Юрка не собирался нигде ночевать. Он шел в степь, чтобы… Нет, не мог он сказать Витьке, куда шел и зачем.
— Эх ты, степовик. Сел серед белого свету — и ни туды, ни сюды. Так и околеть можно. Або с тоски, або с голодухи. — Витька подбросил котомку, поймал ее, вскочил. — Гайда, а то стемнеет.
— Куда?
— Та хоть куда. У млыне устроимся.
Они тихо, точно боясь неожиданной засады, подошли к ветряку; так же осторожно, чтобы не скрипели приступки, проникли в его нутро. Там была еще лестница — наверх. По ней забрались на тесную площадку с шаткими перилами. Постояли, привыкая к сумраку. В мельнице было хорошо, правда, — страшновато поначалу. Из всех углов пахло хлебом. Наверно, поэтому Витька сразу спросил:
— Есть хочешь?
— Давно, — признался Юрка.
— Садись. Будь как дома.
Он быстро растребушил котомку.
— Жуй. — И толкнул Юрке в одну руку теплый, в корявых пупырях, огурец, в другую — черствую краюху. — Эх ты, степовик. Хто ж из дому без харчей тикает? Я уже ученый. Меня не проведешь.
Пустую торбинку Витька свернул и спрятал в карман солдатских штанов: мол, еще пригодится.
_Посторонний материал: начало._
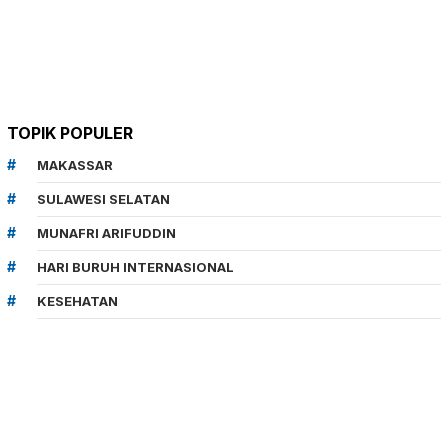
TOPIK POPULER
MAKASSAR
SULAWESI SELATAN
MUNAFRI ARIFUDDIN
HARI BURUH INTERNASIONAL
KESEHATAN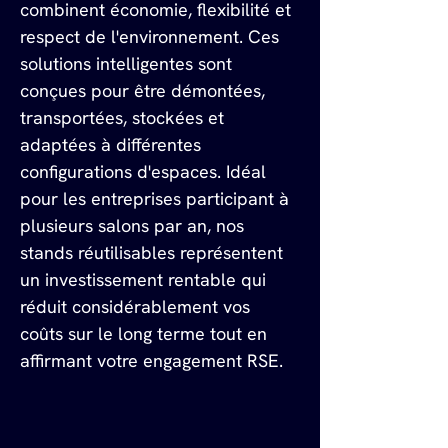
combinent économie, flexibilité et 
respect de l'environnement. Ces 
solutions intelligentes sont 
conçues pour être démontées, 
transportées, stockées et 
adaptées à différentes 
configurations d'espaces. Idéal 
pour les entreprises participant à 
plusieurs salons par an, nos 
stands réutilisables représentent 
un investissement rentable qui 
réduit considérablement vos 
coûts sur le long terme tout en 
affirmant votre engagement RSE.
Поели — и уже не такими смертельными казались недавние обиды, и не таким безысходным — этот длинный и горький день.
И все-таки он спросил Витьку:
— Зачем ты убил голубя?
Витька помолчал, как бы припоминая то, что случилось, и посмотрел виновато:
— Я не хотел. Нечайно вышло.
— Не хотел, а убил.
— Честно: я нечайно. Думал — не попаду, напугаю. С дуру взял да и попал. А тебе жалко? Он же не твой?